Jusqu’alors focalisée sur les mâts de dériveurs (notamment de 420), l’entreprise, installée à Saint-Laurent-de-la-Prée, près de Rochefort, se développe en fournissant en mâts alu et carbone des chantiers comme Latitude 46, qui construit les Tofinou, Beneteau avec le Class 7.5, puis J Composites, désormais son plus gros client.
AG+ Spars s’intéresse parallèlement à la classe Mini, que Jean-François Nevo avait déjà approchée à la fin des années 1990 : “C’était la classe idéale pour développer nos produits dans une optique de performance, avec des sujets de poids, de fiabilité et de flexion des tubes, que nous maîtrisions déjà. Sur les mâts de dériveur, on utilise par exemple des peaux en aluminium très fines, parce qu’il y a un poids imposé, on a beaucoup appris dans ce domaine et ça nous a permis de transposer notre savoir-faire à une échelle plus grande et donc de faire des mâts de Mini plus légers que la concurrence.”
Au début des années 2000, AG+ Spars équipe ainsi plusieurs minis de série, comme le Ginto (plan Magnen), puis le Mistral (plan Nivelt), mais également le proto Tip Top II de Sam Manuard. Des premières collaborations fructueuses, puisque, depuis, ses mâts alu sont partout : sur les Argo, Nacira, Ofcet et Pogo 3, mais également sur les premiers scows de série sortis ces trois dernières années : Maxi, Vector et Wevo.

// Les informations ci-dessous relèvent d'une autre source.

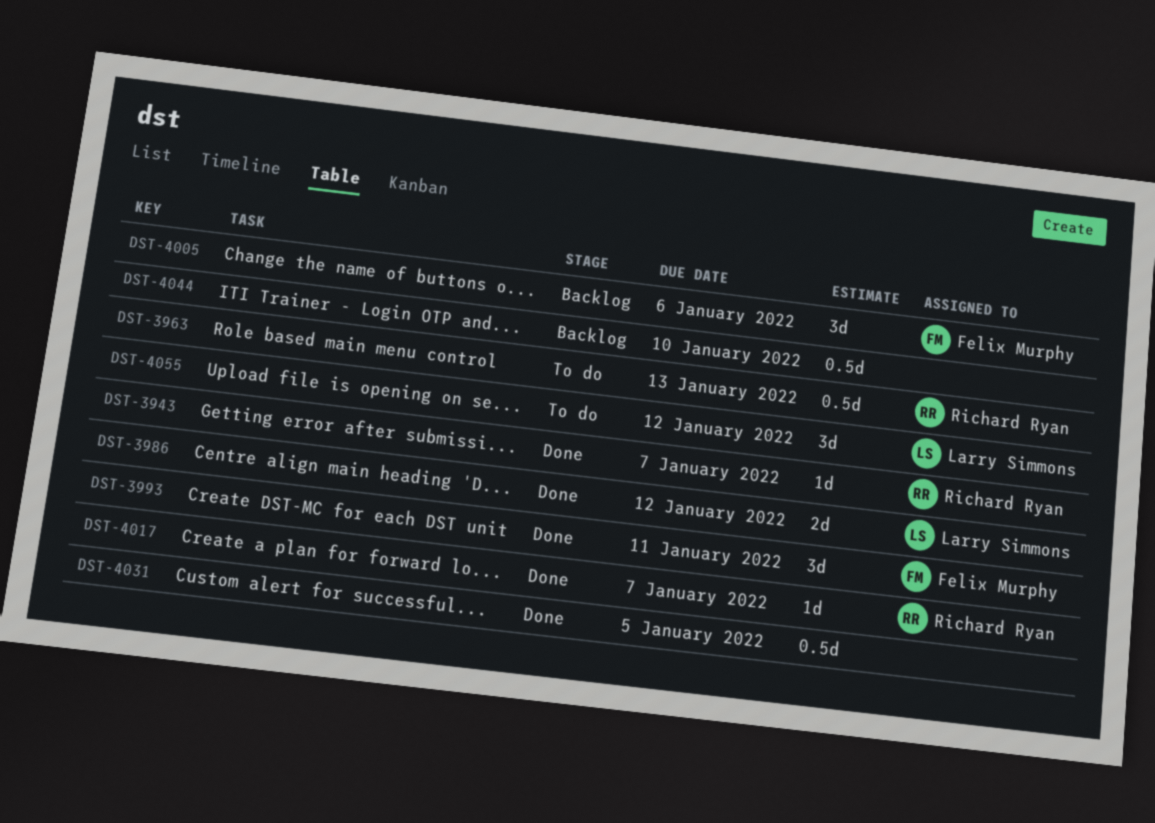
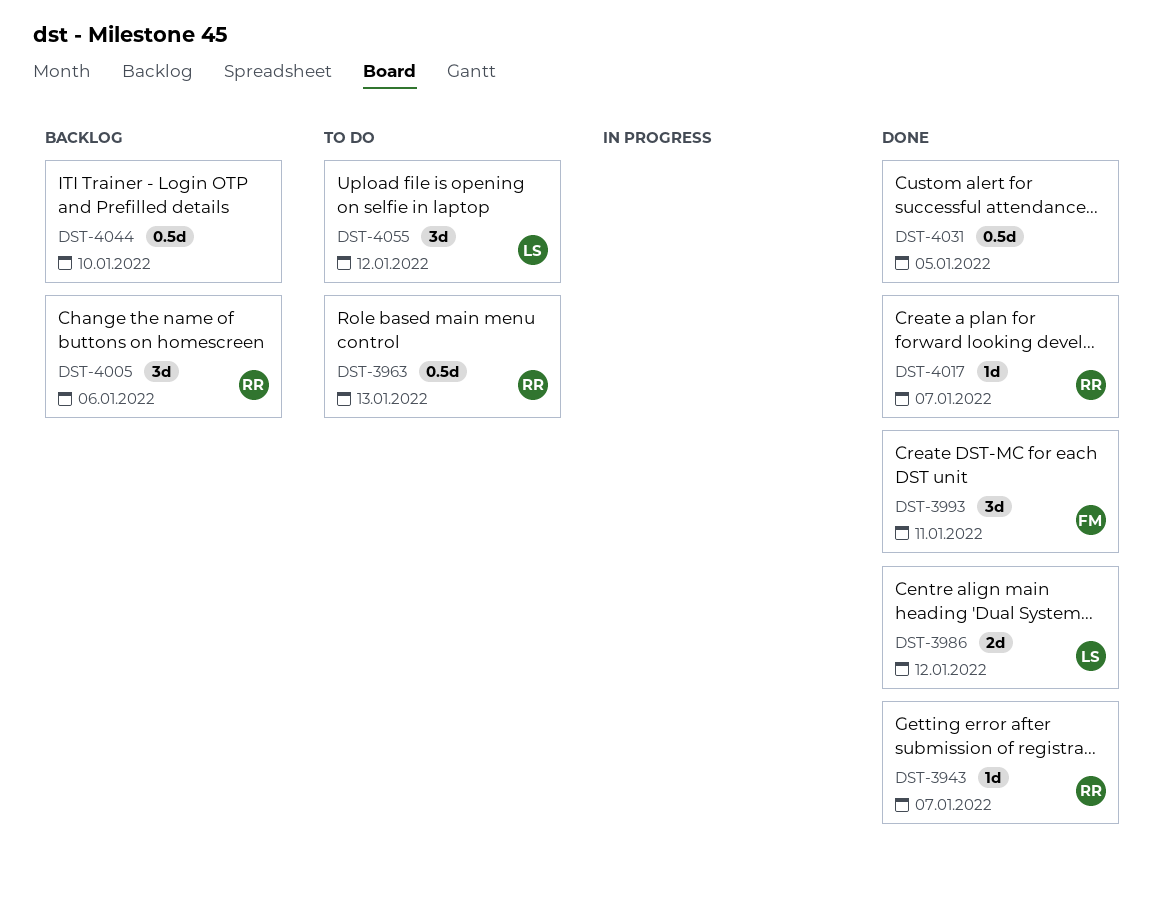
DST-4005, owner: Felix Murphy -> Richard Ryan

Rien d’étonnant pour Etienne Bertrand, l’architecte des Ofcet et des Vector : “Quand j’ai dessiné l’Ofcet, j’avais des idées précises sur les emplantures de barres de flèches et des diagonaux, je me suis adressé à plusieurs chantiers, AG+ est le seul à avoir répondu positivement. A l’époque, Pierre Leboucher (ex spécialiste de 470 devenu figariste) travaillait chez eux, nous avions beaucoup discuté avec lui et Jean-François pour arriver à la solution que je souhaitais. C’est le seul fournisseur qui savait faire un truc un peu custom.”
Un fournisseur qui trouve son compte dans cette classe Mini, comme le souligne Vianney Guilbaud, responsable commercial, lui aussi passé par la voile de haut niveau : “C’est un marché qui présente un double intérêt pour nous : d’abord, il nous permet rencontrer des marins qu’on retrouvera plus tard sur d’autres supports, ensuite il nous pousse à faire progresser nos produits : c’est le cas avec les scows qui sont bien plus puissants et nous posent donc de nouvelles problématiques.”
Fort d’une croissance régulière – le chiffre d’affaires de 1,1 million d’euros augmente “de 5 à 10% chaque année depuis six ans” – Jean-François Nevo réfléchit à la suite. “A court terme, on aimerait bien rentrer un peu plus dans le monde de l’IRC ; on s’y sent légitimes, car on sait travailler avec des chantiers qui produisent des petites séries et faire du développement. A plus long terme, les Class40 pourraient nous intéresser, car c’est assez proche des Minis.”
Sans renier les fondamentaux : AG+ équipait les deux 470 français présents aux Jeux olympiques de Tokyo, dont celui, médaillé de bronze, de Camille Lecointre et Aloïse Retornaz.